Burnout : « Je ne disais jamais non »

« J’ai été arrêtée en janvier 2015, cela faisait trois ou quatre ans que la situation s’était dégradée au travail. Mais j’étais dans le déni, et au moment où je me suis rendu compte que ça n’allait pas, il était déjà trop tard. J’ai dit à mon chef de service que j’étais sur le fil du rasoir. Il m’a répondu : « Fais-toi aider ». Dix-huit jours après, j’étais en arrêt… J’avais craqué à la fin d’une réunion au cours de laquelle on me demandait d’assumer une procédure supplémentaire. Il était évident pour tout le monde que cette tâche me revenait. Je ne disais jamais non. Mais là, j’ai refusé, je ne pouvais plus. Personne n’est venu me voir à la fin de cette réunion. Je travaillais dans un CHU au sein d’une grande équipe, avec des anesthésistes répartis dans des pavillons. Un seul chef chapeautait tout le monde. Il fallait dire oui à tout ce que voulait ce mandarin. J’ai été en arrêt pendant plusieurs mois. Beaucoup de gens ont été surpris quand ils l’ont appris, sauf une amie de longue date qui m’invitait à lâcher prise.

"Je partais du principe qu’un médecin ne peut pas être malade, c’est impossible ! "

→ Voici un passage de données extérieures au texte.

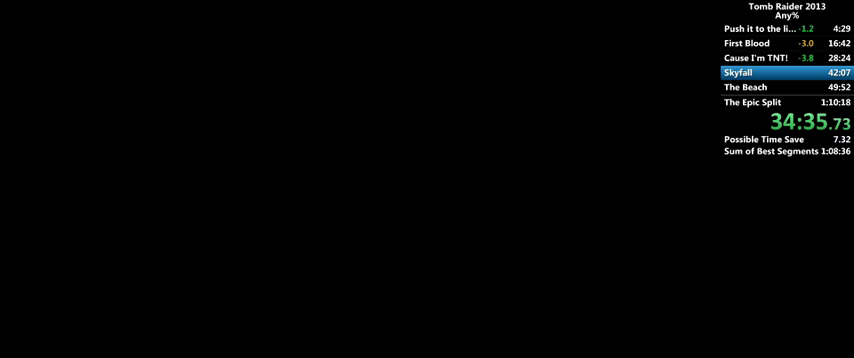
{"keys": [], "mouse": [], "events": []}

Cela a été très difficile pour moi. Je partais du principe qu’un médecin ne peut pas être malade, c’est impossible ! Dès les études, on nous inculque qu’on est là pour soigner, pas pour se faire soigner. On se prend un peu pour les sauveurs et se retrouver de l’autre côté de la barrière est difficile à accepter, surtout lorsque c’est pour un problème d’ordre psychologique. J’ai longtemps fait un déni de mon épuisement psychologique, je ressentais de la culpabilité en me disant que mon absence se répercuterait sur mes confrères ! Je ne refusais jamais, j’assistais à des réunions, je faisais des gardes en plus, j’étais surinvestie à 300%. Quand je suis revenue au boulot après plusieurs mois, j’avais mené un travail pour apprendre à dire « non ». Un jour, un collègue m’a demandé si je pouvais échanger une garde et comme cela ne m’arrangeait pas, alors j’ai dit non. Ce jour-là a été une victoire.

Un psychologue trouvé dans les pages jaunes

Être médecin a été neutre pour la prise en charge de mon burn-out. Je devais initialement aller voir un psychologue dans l’hôpital dans lequel j’exerçais mais je n’en ai pas eu la force. J’avais une boule au ventre dès que j’approchais de l’hôpital.